# connected with limited access



## sv-techy (Dec 15, 2008)

Hi,

I have three computers at home running: Win XP Pro, Win XP Home, and Win Vista. I have been using wireless at home for the last 11 months. Recently I get problems with wireless access. The message I see when I click on wireless icon is: "connected with limited access". I disconnect and reconnect, still see the same message.

I can ping local host and gateway. I cannot ping any outside addess on internet. I took all of my computers to my friends house and tested wireless access. All of my computers worked fine with wireless. So, I see no issues with the wireless hardware.

Sometimes I get my wireless access back at home, but it is going to last for one or two days. I see the same problem "connected with limited access" again.

I use 2WIRE router and I am on ATT Uverse broadband.

Any suggestions?


----------



## johnwill (Sep 26, 2002)

When you have the problem, please do this.

Try these simple tests.

Hold the *Windows* key and press *R*, then type *CMD* (_COMMAND for W98/WME)_ to open a command prompt:

In the command prompt window that opens, type type the following commands one at a time, followed by the _*Enter*_ key:

IPCONFIG /ALL

PING <computer_IP_address>

PING <default_gateway_address>

PING <dns_servers>

PING 206.190.60.37

PING yahoo.com

Right click in the command window and choose *Select All*, then hit *Enter* to copy the contents to the clipboard.
Paste the results in a message here.

*<computer_IP_address>* - The *IP Address* of your computer, obtained from the IPCONFIG command above.

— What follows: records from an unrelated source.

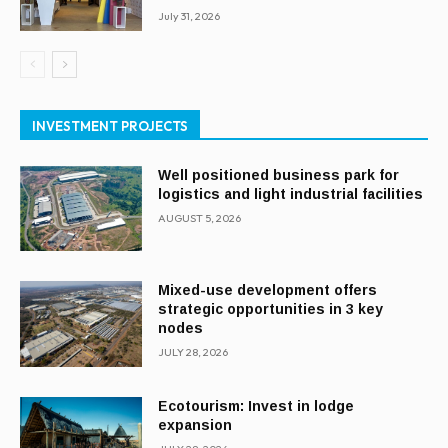
July 31, 2026
INVESTMENT PROJECTS
Well positioned business park for
logistics and light industrial facilities
AUGUST 5, 2026
Mixed-use development offers
strategic opportunities in 3 key
nodes
JULY 28, 2026
Ecotourism: Invest in lodge
expansion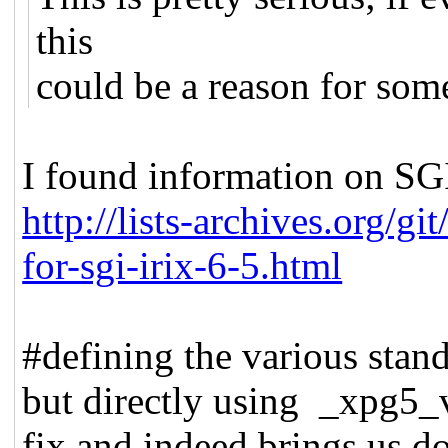
this
could be a reason for some 
I found information on SGI
http://lists-archives.org/g
for-sgi-irix-6-5.html
#defining the various stand
but directly using _xpg5_v
fix and indeed brings us do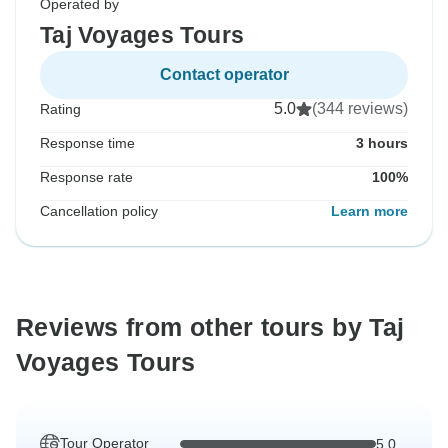
Operated by
Taj Voyages Tours
Contact operator
5.0
(344 reviews)
Rating
Response time
3 hours
Response rate
100%
Cancellation policy
Learn more
Reviews from other tours by Taj
Voyages Tours
Tour Operator
5.0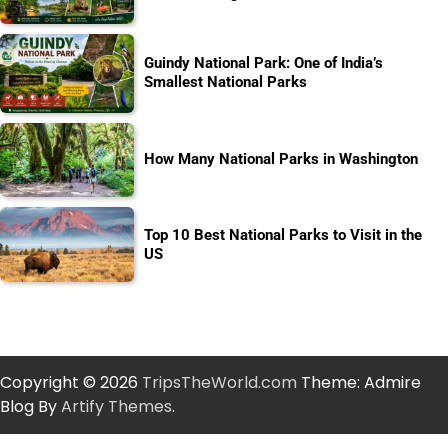
Guindy National Park: One of India’s
Smallest National Parks
How Many National Parks in Washington
Top 10 Best National Parks to Visit in the
US
Copyright © 2026
TripsTheWorld.com
Theme: Admire
Blog By
Artify Themes
.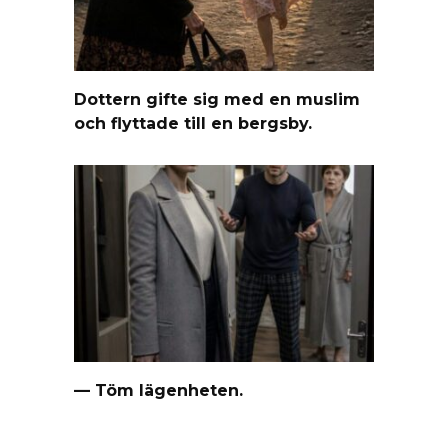
Dottern gifte sig med en muslim
och flyttade till en bergsby.
— Töm lägenheten.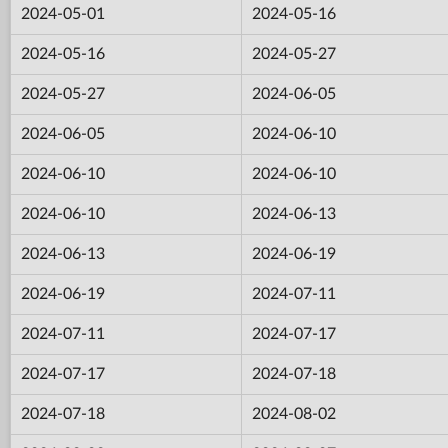
2024-05-01
2024-05-16
2024-05-16
2024-05-27
2024-05-27
2024-06-05
2024-06-05
2024-06-10
2024-06-10
2024-06-10
2024-06-10
2024-06-13
2024-06-13
2024-06-19
2024-06-19
2024-07-11
2024-07-11
2024-07-17
2024-07-17
2024-07-18
2024-07-18
2024-08-02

*<default_gateway_address>* - The IP address of the *Default Gateway*, obtained from the IPCONFIG command above.

*<dns_servers>* - The IP address of the first (or only) address for *DNS Servers*, obtained from the IPCONFIG command above.

If you are on a machine with no network connection, use a floppy, USB disk, or a CD-RW disk to transfer a text file with the information to allow pasting it here.


----------